Your goal ▸ The reply is to contain the full listing, repeated exactly, with pictures left out.

-- Records shown follows --

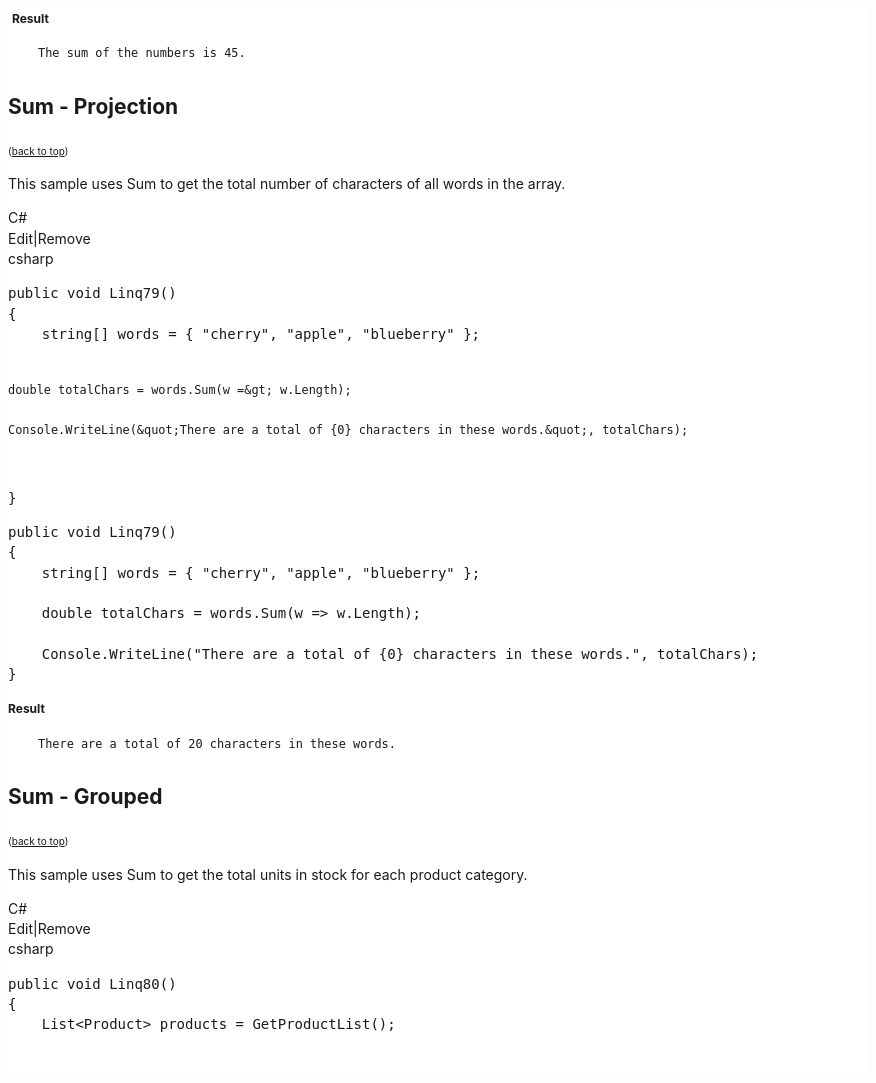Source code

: </div>
</div>
<div class="endscriptcode">&nbsp;<span style="font-size:12px; font-weight:bold"><strong>Result</strong></span></div>
<p style="padding-left:30px"><code>The sum of the numbers is 45.</code></p>
<h2 id="SumProjection">Sum - Projection</h2>
<p><span style="font-size:x-small">(<a href="#Introduction">back to top</a>)</span></p>
<p>This sample uses Sum to get the total number of characters of all words in the array.</p>
<div class="scriptcode">
<div class="pluginEditHolder" pluginCommand="mceScriptCode">
<div class="title"><span>C#</span></div>
<div class="pluginLinkHolder"><span class="pluginEditHolderLink">Edit</span>|<span class="pluginRemoveHolderLink">Remove</span></div>
<span class="hidden">csharp</span>
<pre class="hidden">public void Linq79()
{
    string[] words = { &quot;cherry&quot;, &quot;apple&quot;, &quot;blueberry&quot; };
 
    double totalChars = words.Sum(w =&gt; w.Length);
 
    Console.WriteLine(&quot;There are a total of {0} characters in these words.&quot;, totalChars);
}</pre>
<div class="preview">
<pre class="js">public&nbsp;<span class="js__operator">void</span>&nbsp;Linq79()&nbsp;
<span class="js__brace">{</span>&nbsp;
&nbsp;&nbsp;&nbsp;&nbsp;string[]&nbsp;words&nbsp;=&nbsp;<span class="js__brace">{</span>&nbsp;<span class="js__string">&quot;cherry&quot;</span>,&nbsp;<span class="js__string">&quot;apple&quot;</span>,&nbsp;<span class="js__string">&quot;blueberry&quot;</span>&nbsp;<span class="js__brace">}</span>;&nbsp;
&nbsp;&nbsp;
&nbsp;&nbsp;&nbsp;&nbsp;double&nbsp;totalChars&nbsp;=&nbsp;words.Sum(w&nbsp;=&gt;&nbsp;w.Length);&nbsp;
&nbsp;&nbsp;
&nbsp;&nbsp;&nbsp;&nbsp;Console.WriteLine(<span class="js__string">&quot;There&nbsp;are&nbsp;a&nbsp;total&nbsp;of&nbsp;{0}&nbsp;characters&nbsp;in&nbsp;these&nbsp;words.&quot;</span>,&nbsp;totalChars);&nbsp;
<span class="js__brace">}</span></pre>
</div>
</div>
</div>
<div class="endscriptcode"><span style="font-size:12px; font-weight:bold"><strong>Result</strong></span></div>
<p style="padding-left:30px"><code>There are a total of 20 characters in these words.</code></p>
<h2 id="SumGrouped">Sum - Grouped</h2>
<p><span style="font-size:x-small">(<a href="#Introduction">back to top</a>)</span></p>
<p>This sample uses Sum to get the total units in stock for each product category.</p>
<div class="scriptcode">
<div class="pluginEditHolder" pluginCommand="mceScriptCode">
<div class="title"><span>C#</span></div>
<div class="pluginLinkHolder"><span class="pluginEditHolderLink">Edit</span>|<span class="pluginRemoveHolderLink">Remove</span></div>
<span class="hidden">csharp</span>
<pre class="hidden">public void Linq80()
{
    List&lt;Product&gt; products = GetProductList();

-- Records shown concluded --

Task result ▸
Source code

: </div>
</div>
<div class="endscriptcode">&nbsp;<span style="font-size:12px; font-weight:bold"><strong>Result</strong></span></div>
<p style="padding-left:30px"><code>The sum of the numbers is 45.</code></p>
<h2 id="SumProjection">Sum - Projection</h2>
<p><span style="font-size:x-small">(<a href="#Introduction">back to top</a>)</span></p>
<p>This sample uses Sum to get the total number of characters of all words in the array.</p>
<div class="scriptcode">
<div class="pluginEditHolder" pluginCommand="mceScriptCode">
<div class="title"><span>C#</span></div>
<div class="pluginLinkHolder"><span class="pluginEditHolderLink">Edit</span>|<span class="pluginRemoveHolderLink">Remove</span></div>
<span class="hidden">csharp</span>
<pre class="hidden">public void Linq79()
{
    string[] words = { &quot;cherry&quot;, &quot;apple&quot;, &quot;blueberry&quot; };
 
    double totalChars = words.Sum(w =&gt; w.Length);
 
    Console.WriteLine(&quot;There are a total of {0} characters in these words.&quot;, totalChars);
}</pre>
<div class="preview">
<pre class="js">public&nbsp;<span class="js__operator">void</span>&nbsp;Linq79()&nbsp;
<span class="js__brace">{</span>&nbsp;
&nbsp;&nbsp;&nbsp;&nbsp;string[]&nbsp;words&nbsp;=&nbsp;<span class="js__brace">{</span>&nbsp;<span class="js__string">&quot;cherry&quot;</span>,&nbsp;<span class="js__string">&quot;apple&quot;</span>,&nbsp;<span class="js__string">&quot;blueberry&quot;</span>&nbsp;<span class="js__brace">}</span>;&nbsp;
&nbsp;&nbsp;
&nbsp;&nbsp;&nbsp;&nbsp;double&nbsp;totalChars&nbsp;=&nbsp;words.Sum(w&nbsp;=&gt;&nbsp;w.Length);&nbsp;
&nbsp;&nbsp;
&nbsp;&nbsp;&nbsp;&nbsp;Console.WriteLine(<span class="js__string">&quot;There&nbsp;are&nbsp;a&nbsp;total&nbsp;of&nbsp;{0}&nbsp;characters&nbsp;in&nbsp;these&nbsp;words.&quot;</span>,&nbsp;totalChars);&nbsp;
<span class="js__brace">}</span></pre>
</div>
</div>
</div>
<div class="endscriptcode"><span style="font-size:12px; font-weight:bold"><strong>Result</strong></span></div>
<p style="padding-left:30px"><code>There are a total of 20 characters in these words.</code></p>
<h2 id="SumGrouped">Sum - Grouped</h2>
<p><span style="font-size:x-small">(<a href="#Introduction">back to top</a>)</span></p>
<p>This sample uses Sum to get the total units in stock for each product category.</p>
<div class="scriptcode">
<div class="pluginEditHolder" pluginCommand="mceScriptCode">
<div class="title"><span>C#</span></div>
<div class="pluginLinkHolder"><span class="pluginEditHolderLink">Edit</span>|<span class="pluginRemoveHolderLink">Remove</span></div>
<span class="hidden">csharp</span>
<pre class="hidden">public void Linq80()
{
    List&lt;Product&gt; products = GetProductList();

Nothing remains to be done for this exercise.